▸ **Tasks to perform**
(a) According to the passage on phase space area and von Neumann entropy, how does the phase space area Δ behave as m/μ increases?
(b) Continue the passage on phase space area and von Neumann entropy past its final sentence, keeping its technical tone.

▸ **Provided text**
───

Substituting now Eq. (49) into the above integrals, we have evaluated them numerically. For example, for \(|{\vec {k}}|/\mu =1\), \(m/\mu =2\) and \(g=0.5\), we find the numerical value of the phase space area Eq. (5), to be

$$\begin{aligned} \Delta \approx 2.69, \end{aligned}$$
(51)

which is indeed greater than unity and hence indicating a non-vanishing von Neumann entropy, as dictated by Eq. (8). We have further analysed the variation of the phase space area with respect to the dimensionless system mass \(m/\mu \), by fixing all the other parameters in Fig. 6. Thus \(\Delta \) decreases monotonically with increasing \(m/\mu \) and asymptotically reaches unity, indicating very small or almost vanishing entropy. This corresponds to the fact that with the increasing mass, the system becomes more stable, i.e., it becomes difficult for the surrounding to disturb a heavier system.

Fig. 6
figure 6

Variation of the dimensionless phase space area \(\Delta \), with respect to the dimensionless mass parameter \(m/\mu \) of the system, where we have taken \(|{\vec {k}}|/\mu =1\) and, for \(g=0.5\) (blue curve), \(g=1\) (red curve) and \(g=1.5\) (green curve). See main text for discussion

From Eq. (8), we obtain the non-vanishing von Neumann entropy corresponding to the phase space area of Eq. (51) (\(|{\vec {k}}|/\mu =1\), \(m/\mu =2\) and \(g=0.5\))

$$\begin{aligned} S \approx 1.27. \end{aligned}$$
(52)

We have also analysed the variation of the entropy with respect to the system mass by fixing all the other parameters in Fig. 7. Due to the aforementioned reason as that of the phase space area, the entropy is decreasing with the increasing \(m/\mu \).

Fig. 7
figure 7

Variation of the von Neumann entropy with respect to the dimensionless mass parameter \(m/\mu \) of the system. We have taken \(|{\vec {k}}|/\mu =1\) and, \(g=0.5\) (blue curve), \(g=1\) (red curve) and \(g=1.5\) (green curve). As of the phase space area, Fig. 6, the entropy also decreases monotonically with increasing \(m/\mu \). See main text for discussion

As we have emphasised earlier, such non-vanishing entropy is due to the coupling between the system and the environment along with the ignorance of all kinds of correlations between them for an observer located in the practical world. The non-trivial statistical propagator gives up phase space for the system field that previously was inaccessible to it. Such increase in the accessible phase space for the system in turn, implies that less information about the system field is accessible to the observer, and hence we observe a non-vanishing von Neumann entropy. Due to this reason, as our results show, the increase in the coupling strength increases the von Neumann entropy.

───

[Records from a dataset]

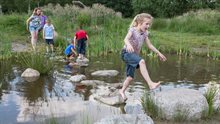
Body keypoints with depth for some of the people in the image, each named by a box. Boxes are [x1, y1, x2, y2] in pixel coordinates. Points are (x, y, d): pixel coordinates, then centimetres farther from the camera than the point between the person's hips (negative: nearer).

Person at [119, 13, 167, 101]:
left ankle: (122, 91, 27)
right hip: (126, 53, -8)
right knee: (141, 61, -34)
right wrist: (129, 45, -51)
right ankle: (150, 84, -40)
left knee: (130, 76, 6)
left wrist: (159, 53, 20)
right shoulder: (132, 30, -10)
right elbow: (126, 39, -29)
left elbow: (150, 45, 18)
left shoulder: (144, 33, 9)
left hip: (134, 55, 8)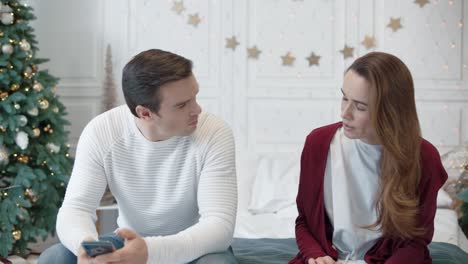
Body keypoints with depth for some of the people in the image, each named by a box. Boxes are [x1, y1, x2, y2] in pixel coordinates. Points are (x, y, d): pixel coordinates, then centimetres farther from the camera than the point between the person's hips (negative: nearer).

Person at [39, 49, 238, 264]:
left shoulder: (215, 134, -23)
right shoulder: (100, 132, -16)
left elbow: (219, 225, -30)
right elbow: (75, 208, -19)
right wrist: (85, 243, -44)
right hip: (129, 243, 3)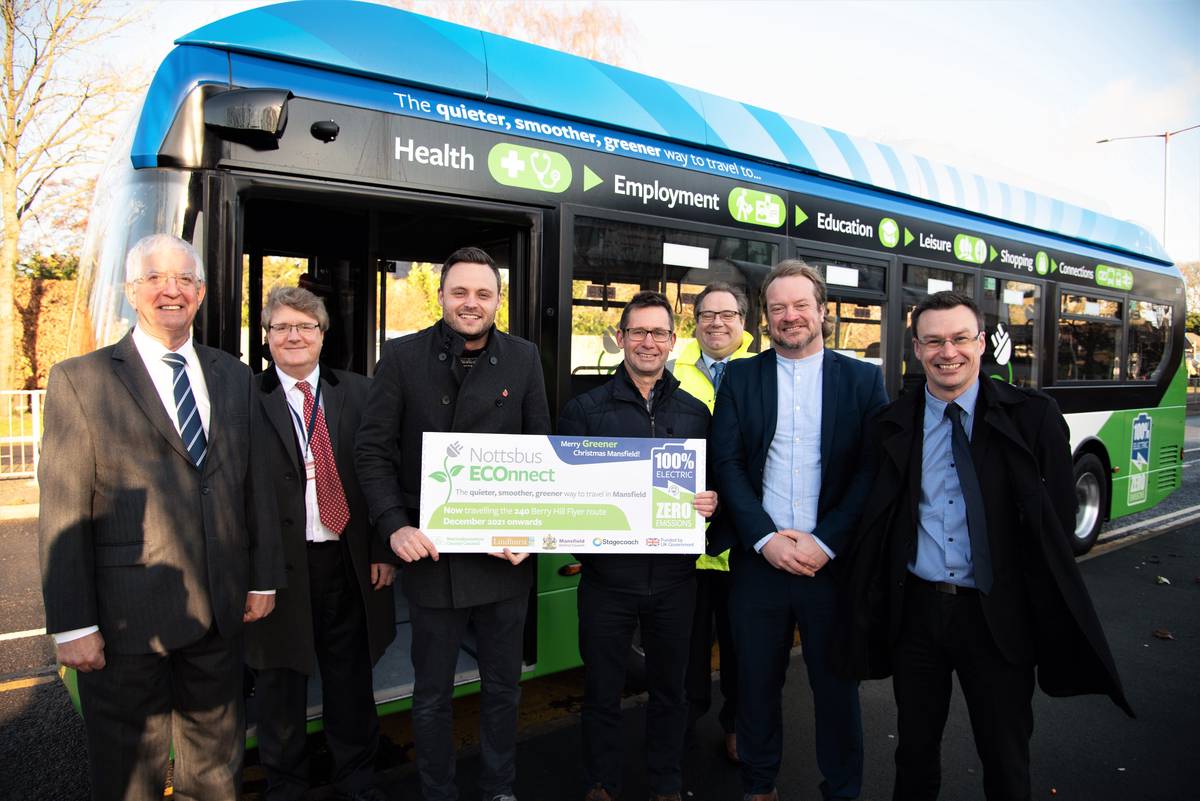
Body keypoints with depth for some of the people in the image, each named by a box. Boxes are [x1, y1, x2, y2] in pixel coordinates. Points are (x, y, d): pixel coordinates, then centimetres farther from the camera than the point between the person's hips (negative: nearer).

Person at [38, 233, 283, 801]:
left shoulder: (234, 377, 7)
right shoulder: (80, 380, -5)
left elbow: (253, 483, 8)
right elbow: (62, 515, -8)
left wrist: (264, 577, 6)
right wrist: (72, 624, -10)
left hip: (220, 610, 4)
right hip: (126, 618, -3)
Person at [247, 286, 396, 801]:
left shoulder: (356, 392, 5)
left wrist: (383, 551, 0)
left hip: (348, 561, 2)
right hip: (278, 564, -2)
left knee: (352, 682, 15)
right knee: (280, 686, 15)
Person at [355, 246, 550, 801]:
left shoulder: (523, 359, 2)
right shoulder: (403, 356, -3)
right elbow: (373, 450, -3)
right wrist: (395, 526, -14)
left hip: (504, 553, 2)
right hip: (431, 552, -1)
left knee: (503, 687, 18)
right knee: (431, 693, 15)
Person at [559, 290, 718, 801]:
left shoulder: (695, 413, 5)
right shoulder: (584, 409, -2)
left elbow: (713, 485, 10)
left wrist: (711, 503, -11)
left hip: (674, 574, 2)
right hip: (608, 573, -2)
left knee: (669, 690, 18)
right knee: (602, 692, 13)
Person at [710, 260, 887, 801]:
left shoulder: (863, 380, 3)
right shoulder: (740, 378, 5)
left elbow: (873, 471, -3)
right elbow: (726, 464, -2)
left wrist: (825, 542, -12)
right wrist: (766, 539, -11)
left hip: (833, 559, -1)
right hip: (759, 559, 1)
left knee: (836, 683, 13)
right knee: (757, 681, 13)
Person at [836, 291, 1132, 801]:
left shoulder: (1033, 416, -4)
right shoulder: (891, 426, 1)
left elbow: (1057, 521, -3)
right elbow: (874, 524, 2)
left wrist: (1051, 621, -5)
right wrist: (871, 615, -3)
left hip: (998, 614, -1)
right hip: (915, 609, 2)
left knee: (1006, 759, 15)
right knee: (915, 747, 18)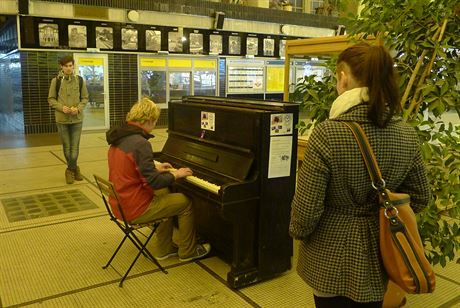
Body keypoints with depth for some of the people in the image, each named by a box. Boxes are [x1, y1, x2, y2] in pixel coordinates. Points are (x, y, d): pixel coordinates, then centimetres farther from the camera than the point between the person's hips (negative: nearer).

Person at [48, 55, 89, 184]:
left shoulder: (80, 80, 0)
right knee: (66, 146, 9)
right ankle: (74, 168, 26)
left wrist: (78, 108, -11)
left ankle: (70, 170, 21)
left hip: (77, 119, 0)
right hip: (62, 119, 0)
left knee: (75, 146, 2)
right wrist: (61, 107, -15)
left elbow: (85, 98, 6)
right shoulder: (55, 81, -3)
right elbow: (51, 99, 3)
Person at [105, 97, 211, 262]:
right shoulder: (140, 143, -24)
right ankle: (187, 251, 21)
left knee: (165, 193, 28)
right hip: (134, 209, -9)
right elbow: (155, 181, -24)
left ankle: (163, 249, 32)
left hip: (119, 203, 9)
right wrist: (176, 174, -8)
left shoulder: (119, 137, 5)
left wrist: (155, 166, 22)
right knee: (185, 202, 4)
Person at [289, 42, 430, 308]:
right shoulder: (408, 135, -8)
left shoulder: (327, 133, -24)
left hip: (331, 257, -4)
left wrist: (297, 232, 0)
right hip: (377, 255, 4)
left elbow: (307, 206, -20)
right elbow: (420, 198, 3)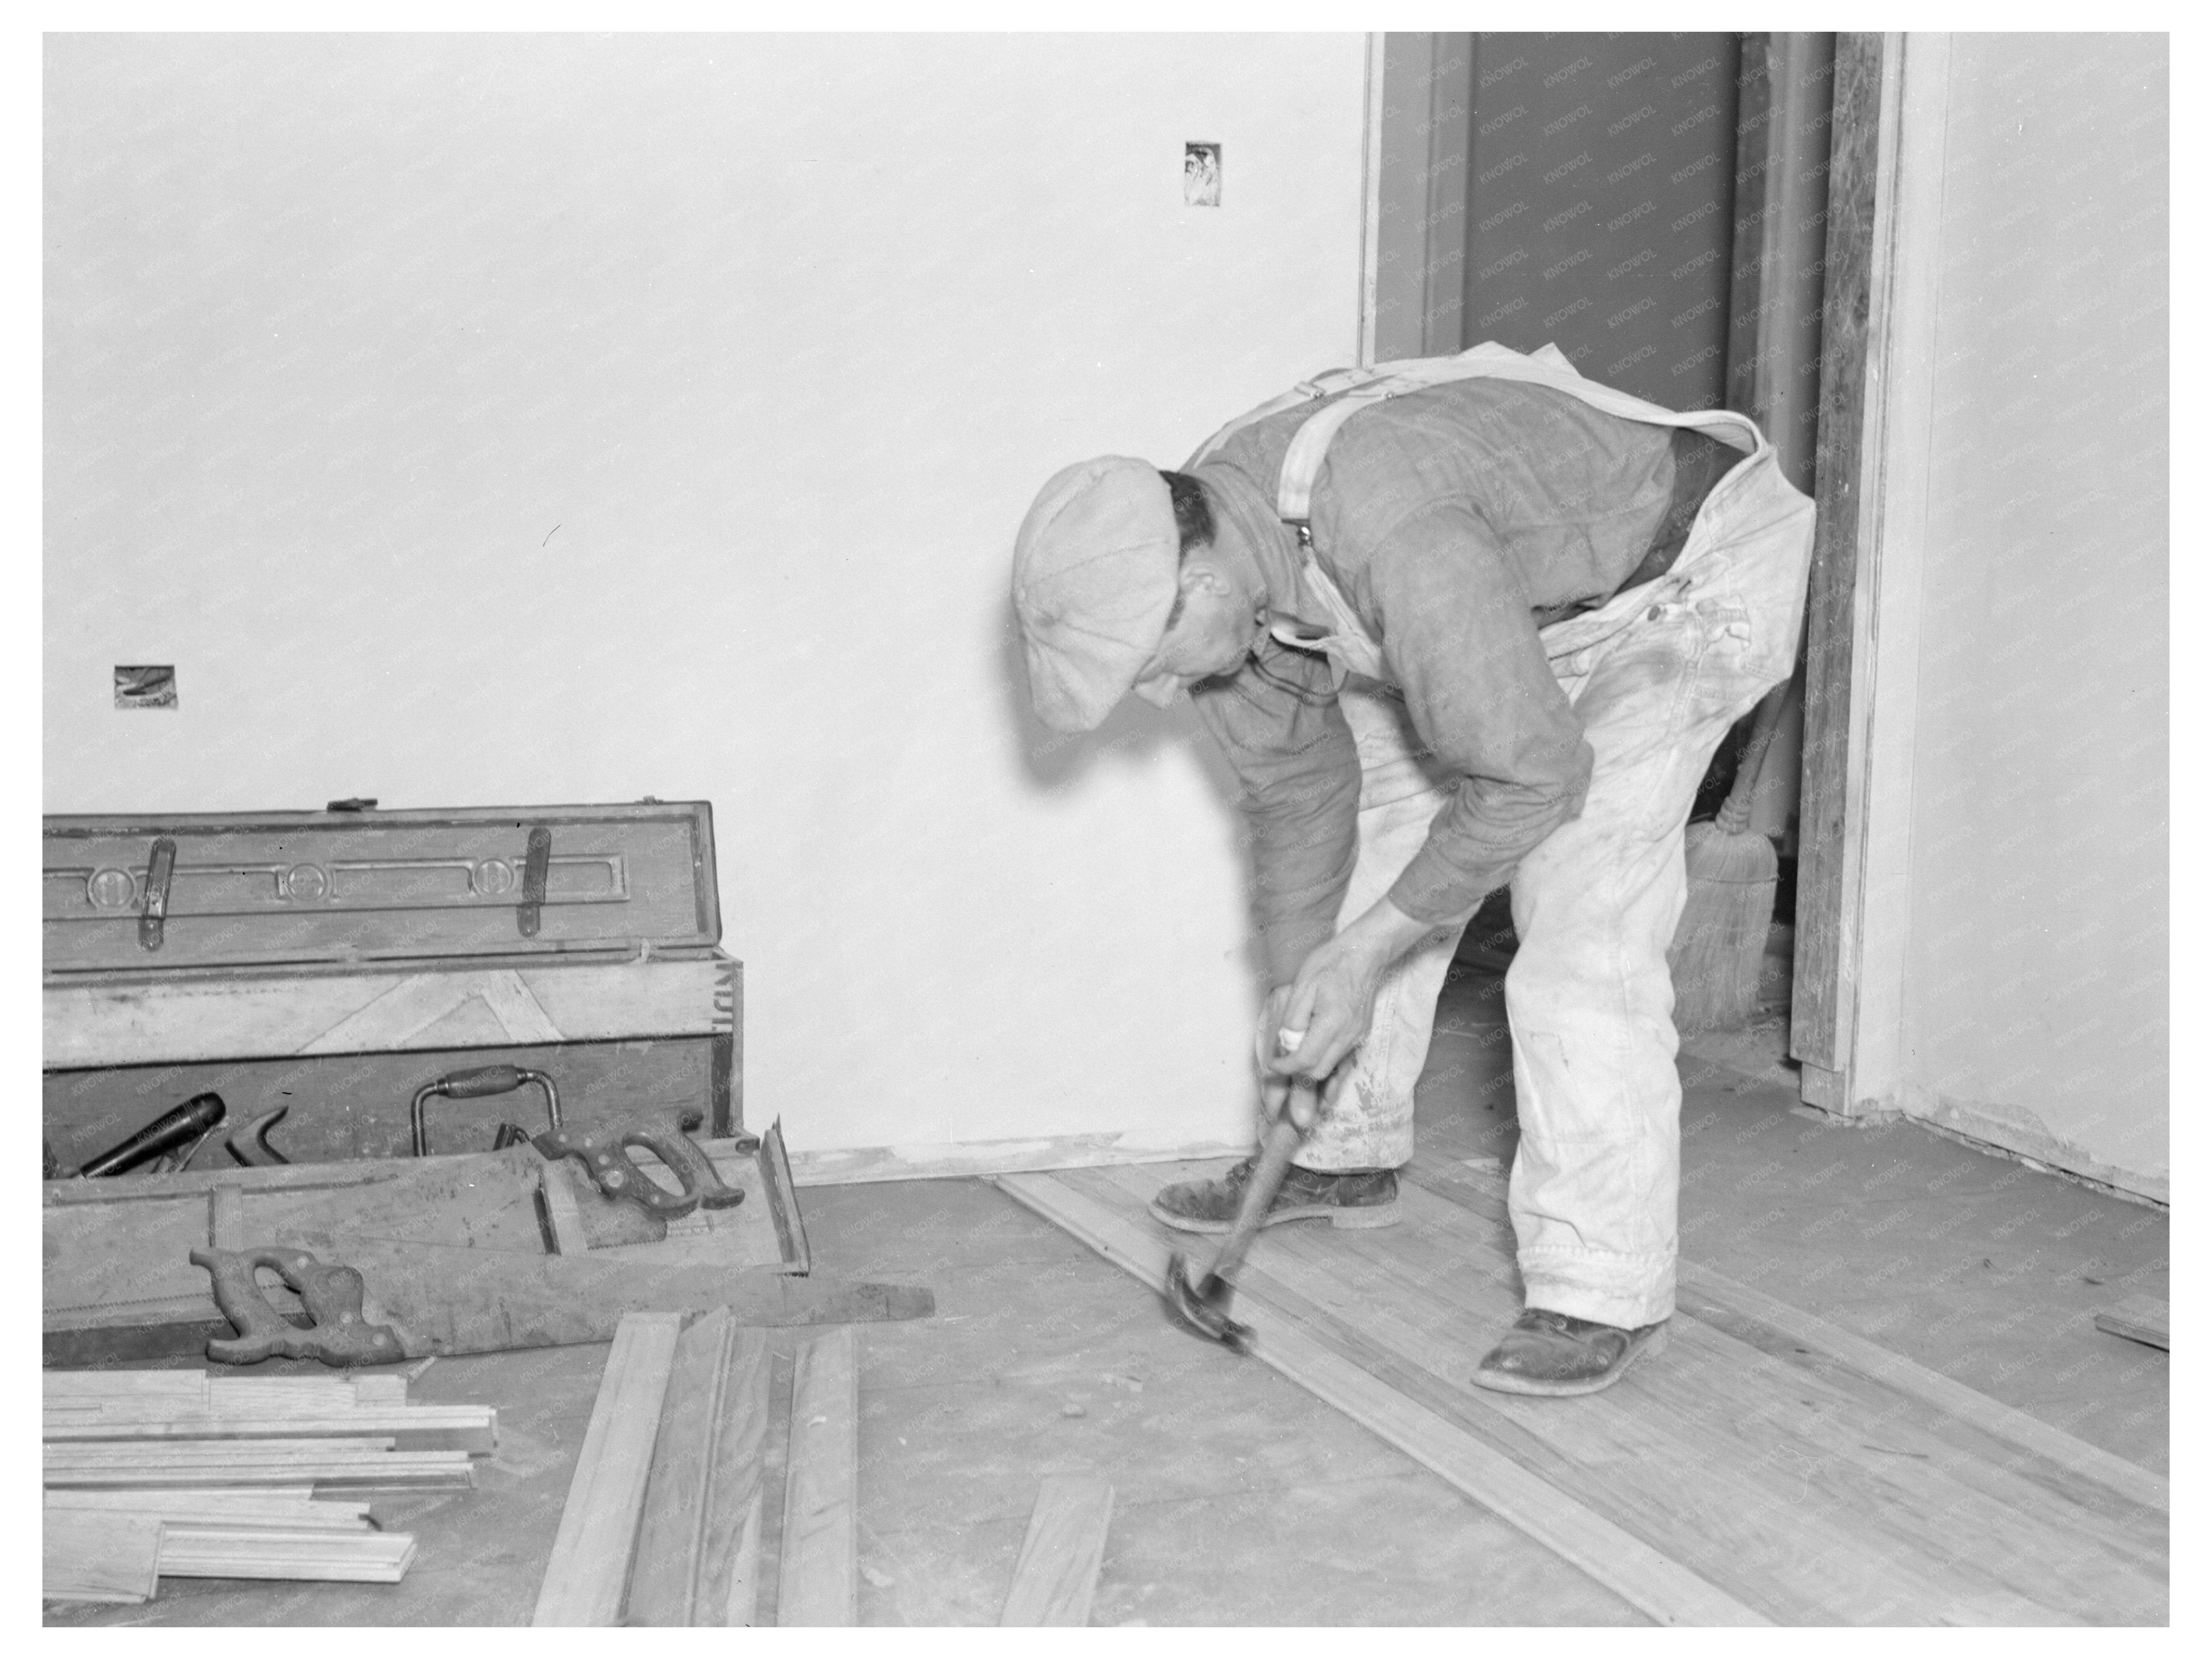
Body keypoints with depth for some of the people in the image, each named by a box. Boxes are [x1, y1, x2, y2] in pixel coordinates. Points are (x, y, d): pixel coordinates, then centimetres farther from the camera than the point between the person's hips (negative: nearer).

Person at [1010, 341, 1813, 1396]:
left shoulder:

───

▸ **Answers to the tasks**
(a) Δ decreases monotonically with increasing m/μ and asymptotically approaches unity.

(b)
5 Conclusion

This work studies the decoherence and subsequent entropy generation using the non-equilibrium effective field theory for the Yukawa interaction in the Minkowski spacetime, using the correlator approach of [43,44,45]. The scalar is treated as the system, whereas the fermions as the surrounding and it is assumed that the surrounding or the environment is in its vacuum state. We have assumed as the simplest realistic scenario that the observer measures only the leading and next to the leading order, two point correlators for the system. The ignorance about all the other correlators yields the generation of entropy.

We have constructed the Kadanoff–Baym equations from the 2-loop 2PI effective action, i.e. the quantum corrected equations satisfied by the two point correlators in the in–in formalism in Sect. 3. In Sect. 3.1, we renormalise our results and finally compute the phase space area, the statistical propagator and the entropy in Sect. 4. Note that all the results found in the preceding section are explicitly independent of time, owing to the fact that we have not taken any time dependent background field or time dependent mass. Discussion on the latter scenario can be seen in [44].

For a fixed value of all the relevant parameters such as mass, coupling, momentum and energy, we observe a higher numerical value of phase space area and entropy in (cf., Sect. 4), compared to the scenario when both the system and the surrounding are scalars [44]. This is due to the fact that the Yukawa coupling is dimensionless whereas the cubic coupling considered in [44] is dimensionfull, leading to different momentum dependence in the statistical propagator Eq. (49). Although we note that the qualitative aspects of the variation of the entropy (e.g. Fig. 7) for both the cases are similar.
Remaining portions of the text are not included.